Navarro, F. D. (2015). Business plan: A preliminary approach to an unknown genre. Ibérica 30: 129-154.
In this, Navarro studies the genre of the business plan from the point of view of English for specific purposes, in the tradition of Swales and Hyland. In that way, it's nice to think about the genre of the BP as an occluded genre (Swales).
Navarro approaches the genre of the BP ethnographically, which in this context basically means that he supplements his limited corpus with interviews.
Looks like he got 38 interviews and 8 interviews. He interviewed both professors and business people. "I interviewed business, economy and engineering professors in public and private university degrees (A, B, c); graduate students (d, E); coordinators, professors and entrepreneurs in business incubators (F, G); and a professor and dean of a private Economy Faculty (H)." So mostly academics it looks like.
These were the kinds of texts he got: "There are three text groups: public syllabi and writing guides associated with universities and training centres (9), including two Argentine published textbooks (Miguez, 2007; Adamovsky, 2009); available BP models or fictional examples (4); and actual samples (25). These texts are also distinguished according to their setting and scope: undergraduate university training (16); entrepreneurial training (6); expert entrepreneurial (11), many of which have obtained financial support or started actual business; and expert corporate (5) " This is interesting because this mimics what we're doing in the diachronic paper--putting fictional stuff next to real stuff.
Four settings. "The following four settings are organized in a continuum, ranging from professional performance to academic training: corporations, entrepreneurship, small business incubators, and business university degrees."
One thing I didn't think about was I guess the rhetorical situation of the BP. Not relevant for very long. Very few readers. Highly private.
Then there was the genre chain and genre family thing. For the former, I think it was (1) elevator pitch (2) executive summary (3) pitch deck and (4) BP. I'm not sure about the genre family thing. Interesting that Navarro refers to a pitch deck as a PowerPoint presentation.
Oh. He talks about the difference explicitly. "A genre family is different from a genre chain. The latter refers to a sequence of genres that need to occur so as to reach a common goal whereas the former refers to slightly different genres for slightly different goals." Then he goes on to talk about family in terms of system. He uses the Martin & Rose 2008 for the system cite, rather than say Bazerman.
Two different kinds of families. "Within this family, there are two general types of BPs: the entrepreneurial BP, which aims at starting up new companies, and the corporate BP, which aims at managing existing companies." He relates the two families to the four settings, and each setting has its own exigence. See fig 1.

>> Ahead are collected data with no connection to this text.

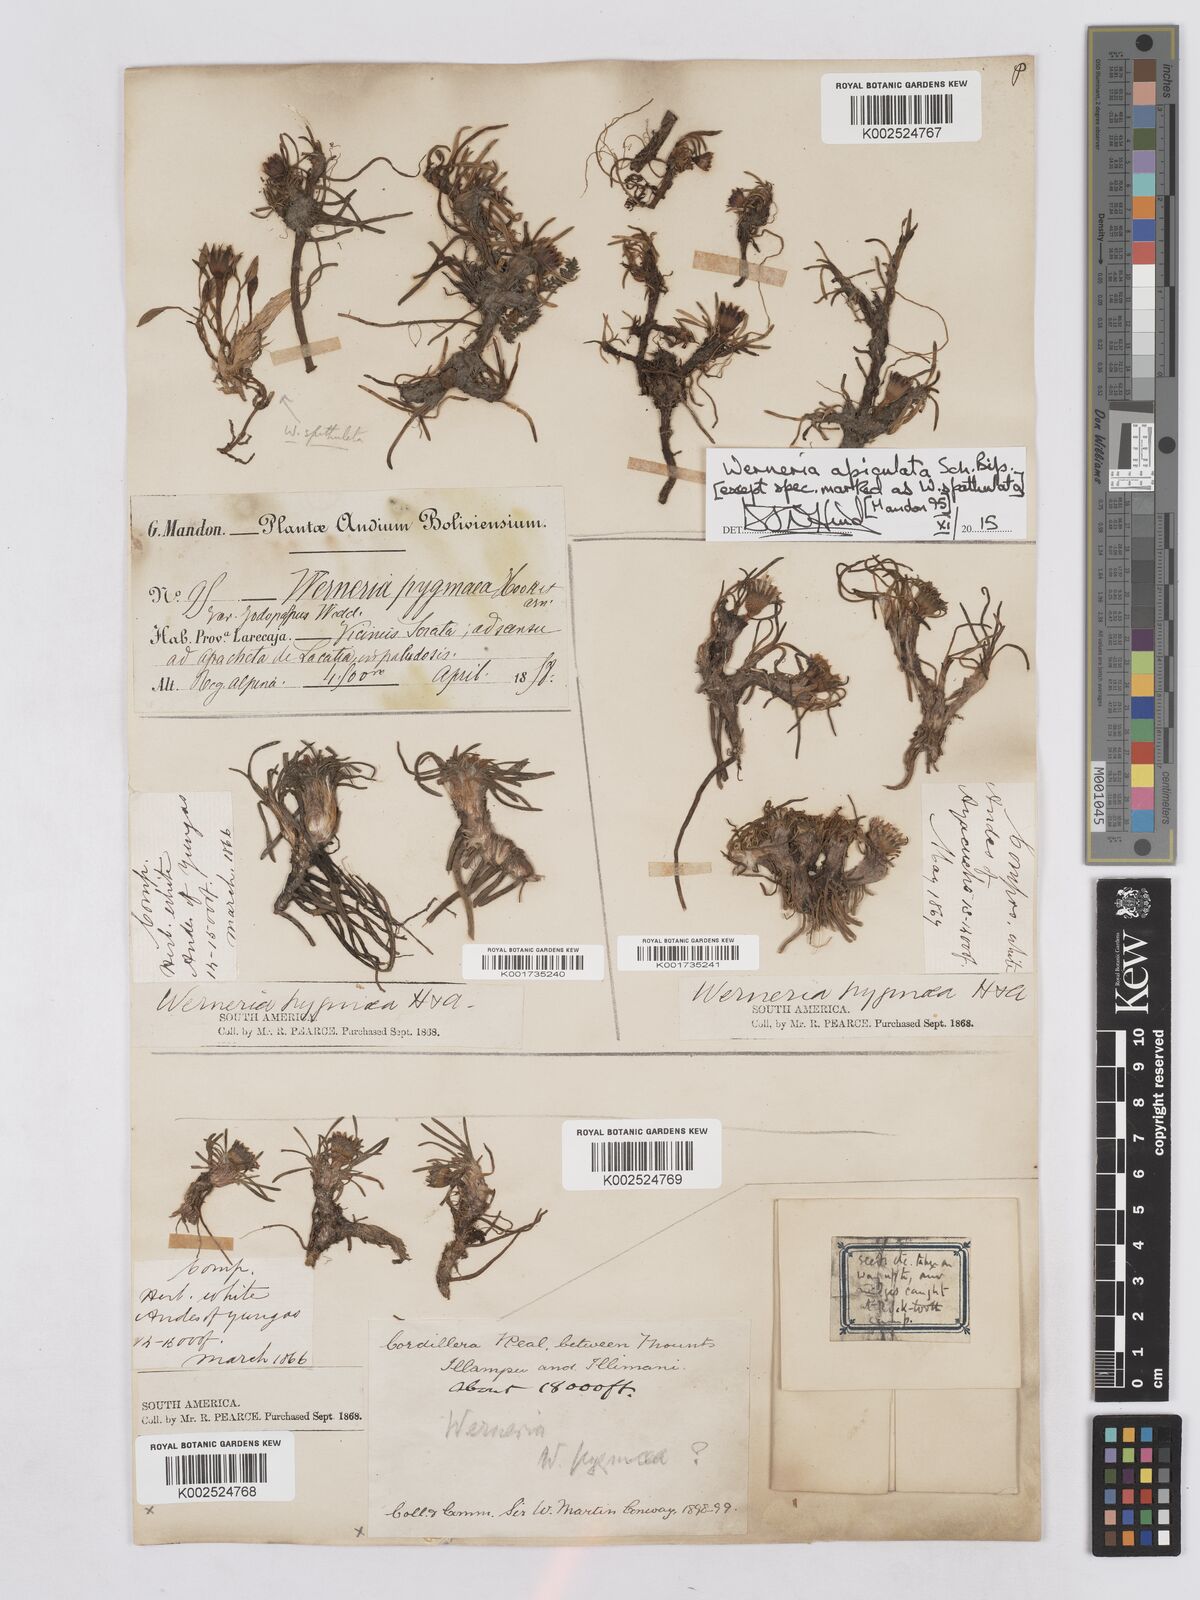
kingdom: Plantae
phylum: Tracheophyta
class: Magnoliopsida
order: Asterales
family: Asteraceae
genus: Rockhausenia
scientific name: Rockhausenia apiculata
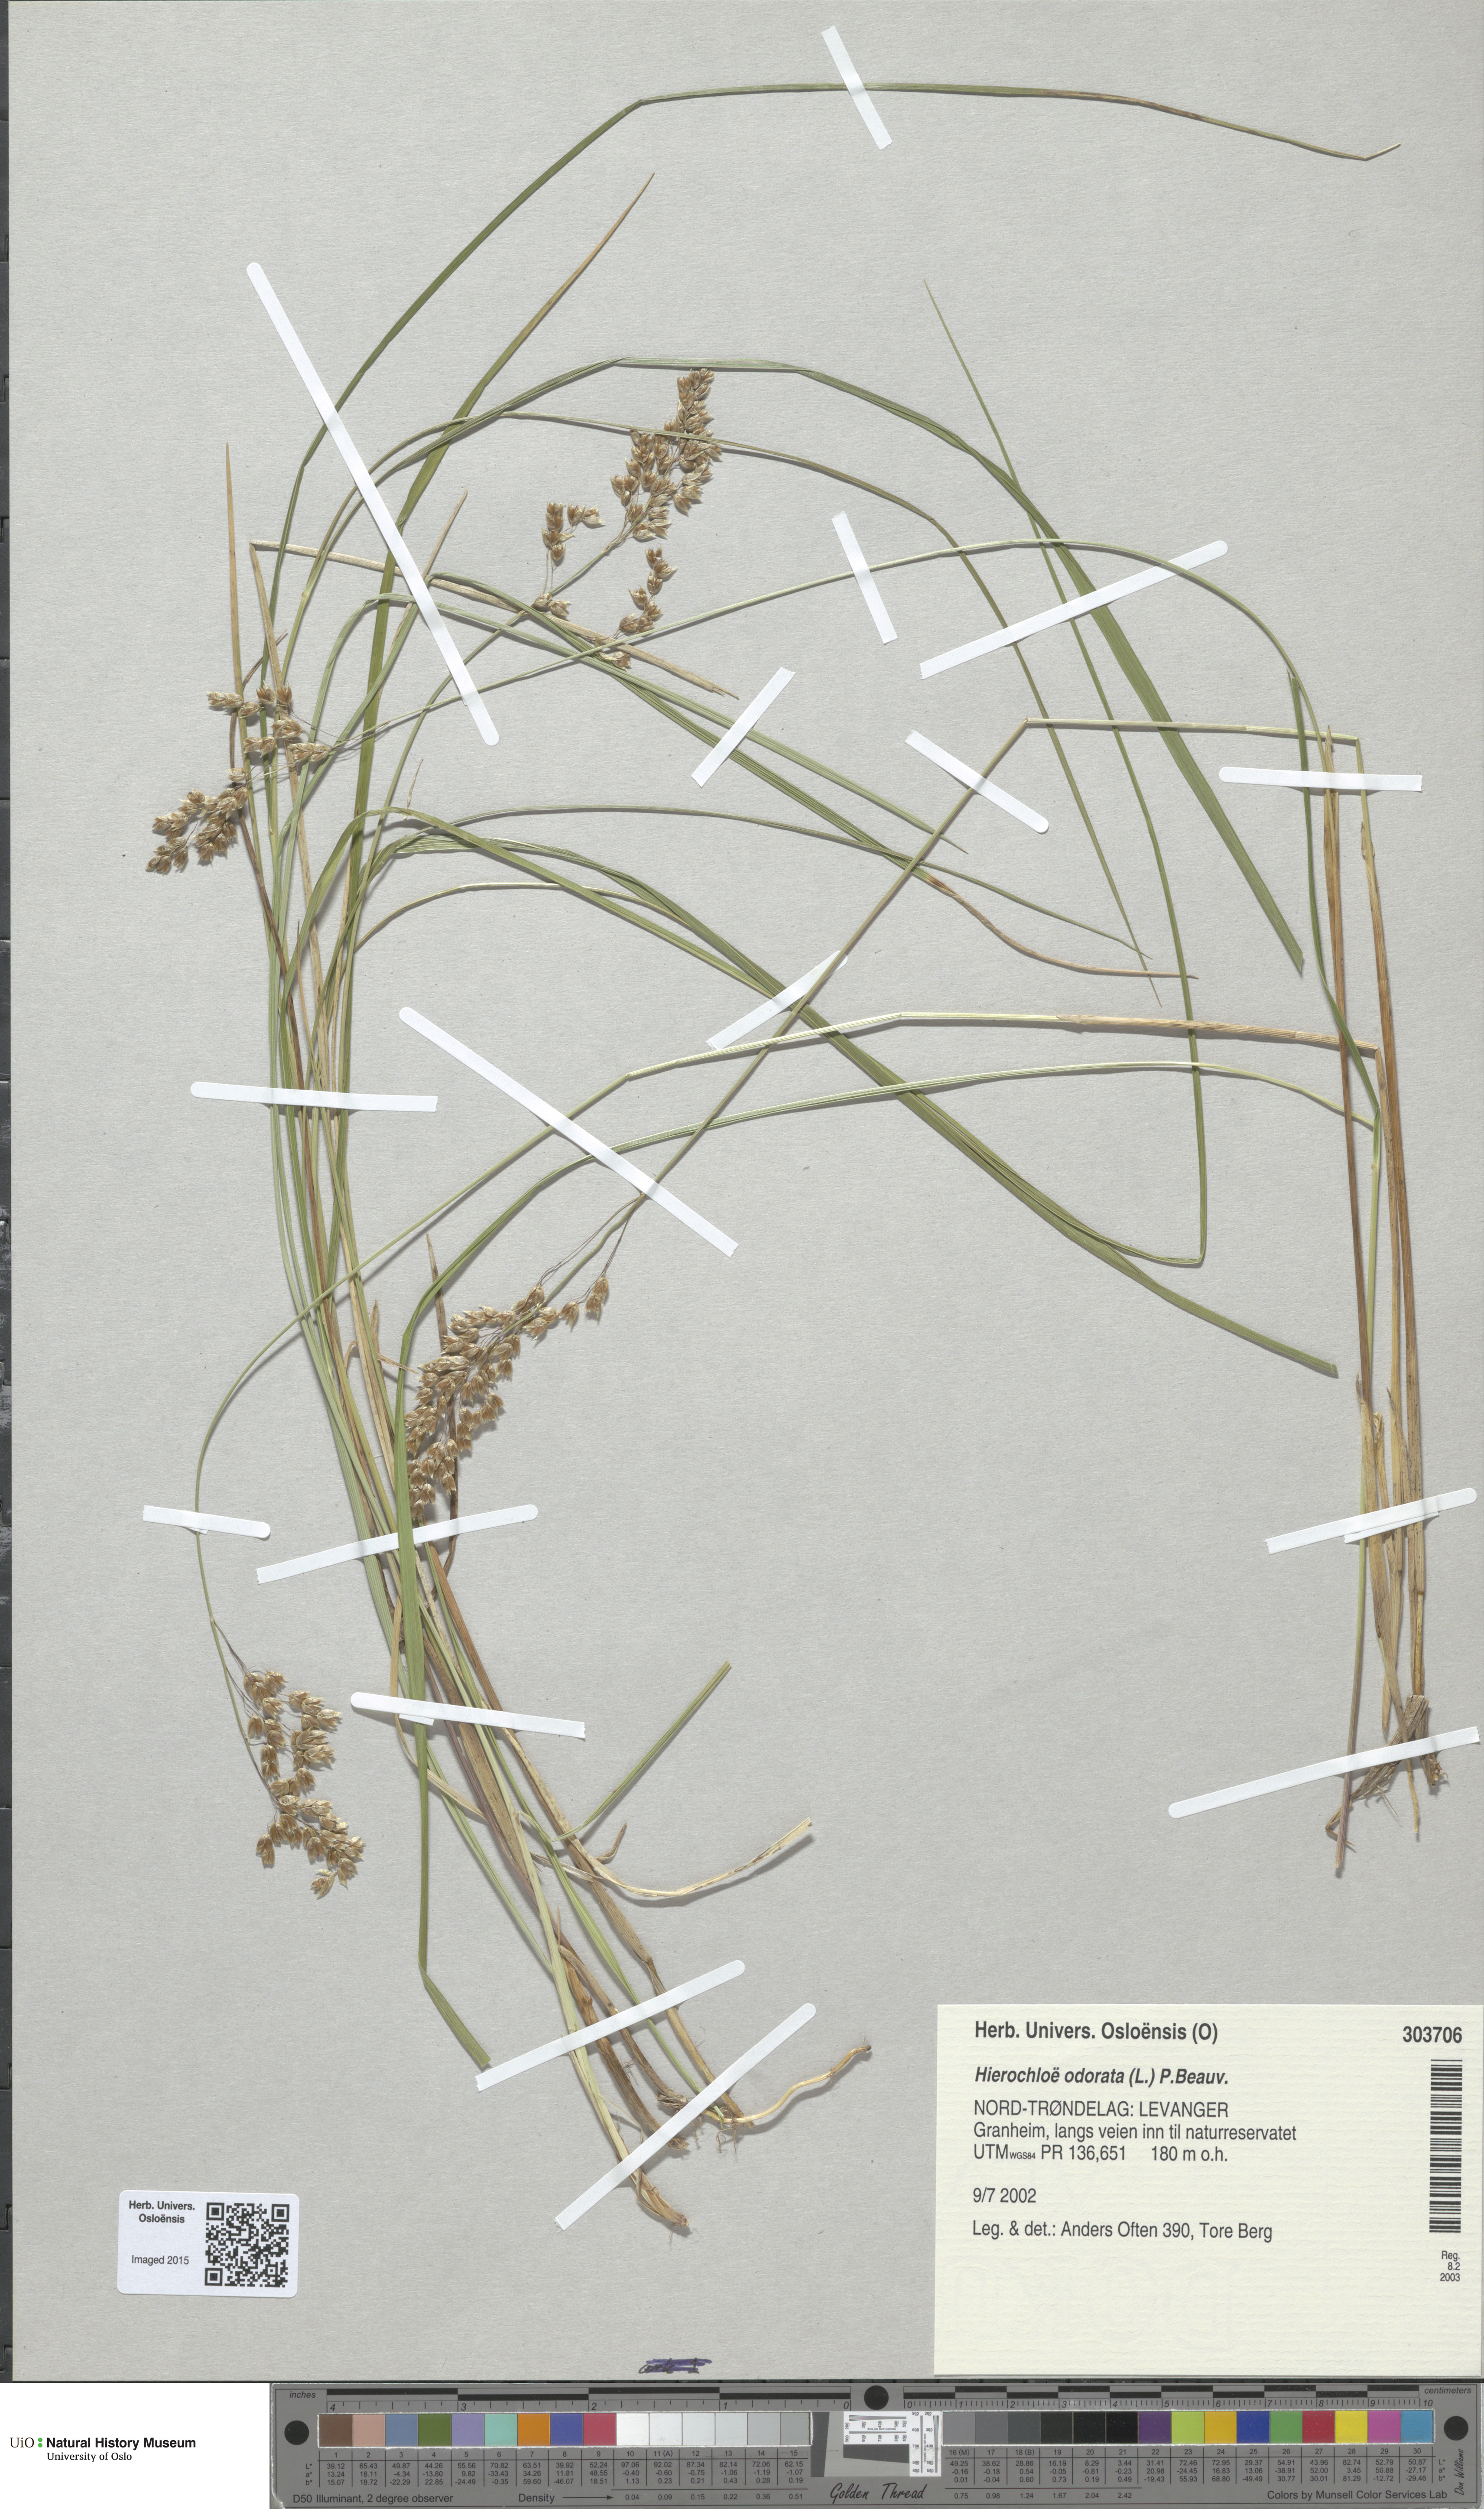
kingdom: Plantae
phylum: Tracheophyta
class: Liliopsida
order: Poales
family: Poaceae
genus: Anthoxanthum
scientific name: Anthoxanthum nitens
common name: Holy grass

Maybe linking exigence to the setting is a bad idea, since each family might have its own exigence. For example, the corporate BP doesn't have to set up a new company whereas the entrepreneurial BP does.
Actually it looks like I was reading fig 1 wrong. The types are at the bottom. But now there are three types?
I don't need to understand the typology of the business plan that much right this second, but it's nice to know that Navarro does it. He also typologizes the internal rhetorical structure of the BP too. See fig 3.
The important thing to know is, he looks at BOTH the genre system of the BP AND its internal structure, which seems different. It's like he looks at the genre from a macro and micro point of view in one and the same article.